– For those whose days are unbound by cubicle walls, land often is the touchstone from which their lives spring and, ultimately, descend to.

Arching between these in the most fortunate cases are faithful dogs, wild critters and good times. Or so it’s been for Butch Owens, from his days as a kid in Chatfield, in southeast Minnesota, until now.

“When I was young I hunted, fished and trapped,” Butch said the other day. “I didn’t have time for sports or band practice.”

Soon 65 years old, Butch counts the years behind him nearly as often as he ponders those to come. A dog trainer in recovery from that admirable craft, Butch and his wife, Nancy, live on a section and a half of land not far from Pine Island, about a half-hour north of Rochester.

For them, the property’s hills, trees and food plots are refuge and business both, the latter titled Hidden Valley Gamebirds, a shooting preserve dating to 1988.

A few days back, in the afternoon of New Year’s Eve, Tom Hexum of Rochester, Josh and Whitney Miller of New Richmond, Wis., and I, along with a few others, gathered at Hidden Valley to work some dogs, shoot a few birds and, afterward, to gather around a campfire, eating chili and warming ourselves, a pleasant passing to a year now gone.

Not far away were Tar, age 14, and his daughter, Crickett, 10, the Owens’ two Labradors. Six more canines were on the property not so many years ago. But within an 18-month period, each succumbed to old age, transitions that are hard to watch, Butch will tell you, and Nancy, too.

“You get attached to these dogs. They’re never in a bad mood. And they work their butts off for you,” Butch said.

A moment passed, then he added:

“When these last two, Tar and Crickett, are gone, we’ll probably do something else with our lives.”

About 80 shooting preserves are licensed in the state by the Department of Natural Resources. Some are open to the public. Others, like Hidden Valley, require memberships. Either way, few are managed with the laid-back attitude the Owens effuse.

“In our heyday, when we really pushed it, we’d go through more than 20,000 birds,” Butch said. “This year we’ll be lucky if we do 3,000. But that’s OK. Most of our members are getting older, as are we. In fact, most of our members have been with us since the beginning, when we first opened. They just don’t get out here as much as they used to.”

Butch’s life plan, such as it was years ago, did not include owning a shooting preserve. Dogs were his passion, and he had a way with them. This was in the late ’70s and early ’80s, and he regularly fit the sporting breeds, Labradors mostly, for pheasant, duck and goose hunting.

Finding clients wasn’t a problem. They found him. But training ground, that was in short supply. Land was what Butch needed, and soon he purchased the first parcel that ultimately would become Hidden Valley.

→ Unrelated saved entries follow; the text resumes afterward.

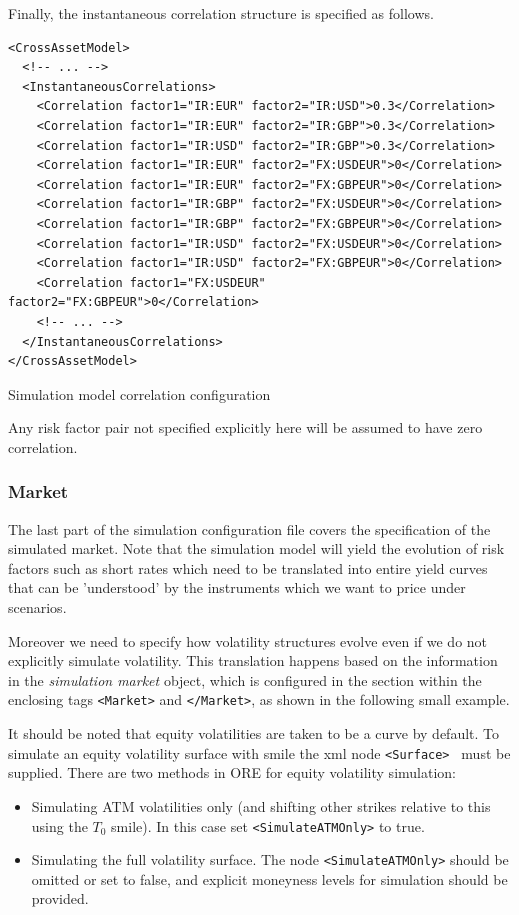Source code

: \documentclass[12pt, a4paper]{article}
\begin{document}
{{\medskip
Finally, the instantaneous correlation structure is specified as follows.

\begin{listing}[H]
\begin{verbatim}
<CrossAssetModel>
  <!-- ... -->
  <InstantaneousCorrelations>
    <Correlation factor1="IR:EUR" factor2="IR:USD">0.3</Correlation>
    <Correlation factor1="IR:EUR" factor2="IR:GBP">0.3</Correlation>
    <Correlation factor1="IR:USD" factor2="IR:GBP">0.3</Correlation>
    <Correlation factor1="IR:EUR" factor2="FX:USDEUR">0</Correlation>
    <Correlation factor1="IR:EUR" factor2="FX:GBPEUR">0</Correlation>
    <Correlation factor1="IR:GBP" factor2="FX:USDEUR">0</Correlation>
    <Correlation factor1="IR:GBP" factor2="FX:GBPEUR">0</Correlation>
    <Correlation factor1="IR:USD" factor2="FX:USDEUR">0</Correlation>
    <Correlation factor1="IR:USD" factor2="FX:GBPEUR">0</Correlation>
    <Correlation factor1="FX:USDEUR" factor2="FX:GBPEUR">0</Correlation>
    <!-- ... --> 
  </InstantaneousCorrelations>
</CrossAssetModel>
\end{verbatim}
\caption{Simulation model correlation configuration}
\label{lst:simulation_model_correlation_configuration}
\end{listing}

Any risk factor pair not specified explicitly here will be assumed to have zero correlation.

\subsubsection{Market}\label{sec:sim_market}

The last part of the simulation configuration file covers the specification of the simulated market.  Note that the
simulation model will yield the evolution of risk factors such as short rates which need to be translated into entire
yield curves that can be 'understood' by the instruments which we want to price under scenarios.  

Moreover we need to specify how volatility structures evolve even if we do not explicitly simulate volatility. This 
translation happens based on the information in the {\em simulation market} object, which is configured in the section 
within the enclosing tags {\tt <Market>} and {\tt </Market>}, as shown in the following small example.

It should be noted that equity volatilities are taken to be a curve by default. To simulate an equity volatility surface with smile the xml node {\tt <Surface> } must be supplied.
There are two methods in ORE for equity volatility simulation: 
\begin{itemize}
\item Simulating ATM volatilities only (and shifting other strikes relative to this using the $T_{0}$ smile). In this case set {\tt <SimulateATMOnly>} to true.
\item Simulating the full volatility surface. The node {\tt <SimulateATMOnly>} should be omitted or set to false, and explicit moneyness levels for simulation should be provided.
\end{itemize}

}}
\end{document}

“When CRP [the federal Conservation Reserve Program] took off in the mid- to late ’80s, more and more bird hunters in Minnesota started buying pointing dogs,” Butch said. “Flushing dogs — Labradors — is what I cut my teeth on. But as the big CRP grasslands expanded, I started focusing on pointers, German shorthairs mostly.”

Over the years, as land adjacent to the Owens’ initial parcel became available, it was added to the fold, most of it highly erodible — not ideal for cultivation.

Care of the property, as well as the club’s clientele, soon used up most of Butch’s time, and Nancy’s, too. They’ve planted more than 20,000 trees, mostly red and white pine, and have established vast expanses of other wildlife cover, on which only released pheasants are hunted, not the wild stuff, turkeys or deer.

“When you’re on a piece of property like this over many years, and you work very hard, you plant deep roots,” Butch said.

“But sooner or later you get older, and you realize you’re going to have to split from the land you’ve cared for. Our vision — and we might get flak from some hunters about this — is that the land someday will go to the DNR to be managed as a wildlife sanctuary.

“There is so much pressure on wildlife these days, it would be nice in some areas if they could just live.’’

Around a campfire on New Year’s Eve, with darkness falling, this was what Butch was thinking.

Begun in Chatfield nearly 65 years ago, his life had arched from land to land, descending here, to a place he calls Hidden Valley, shared with Nancy, also faithful dogs, wild critters and good times.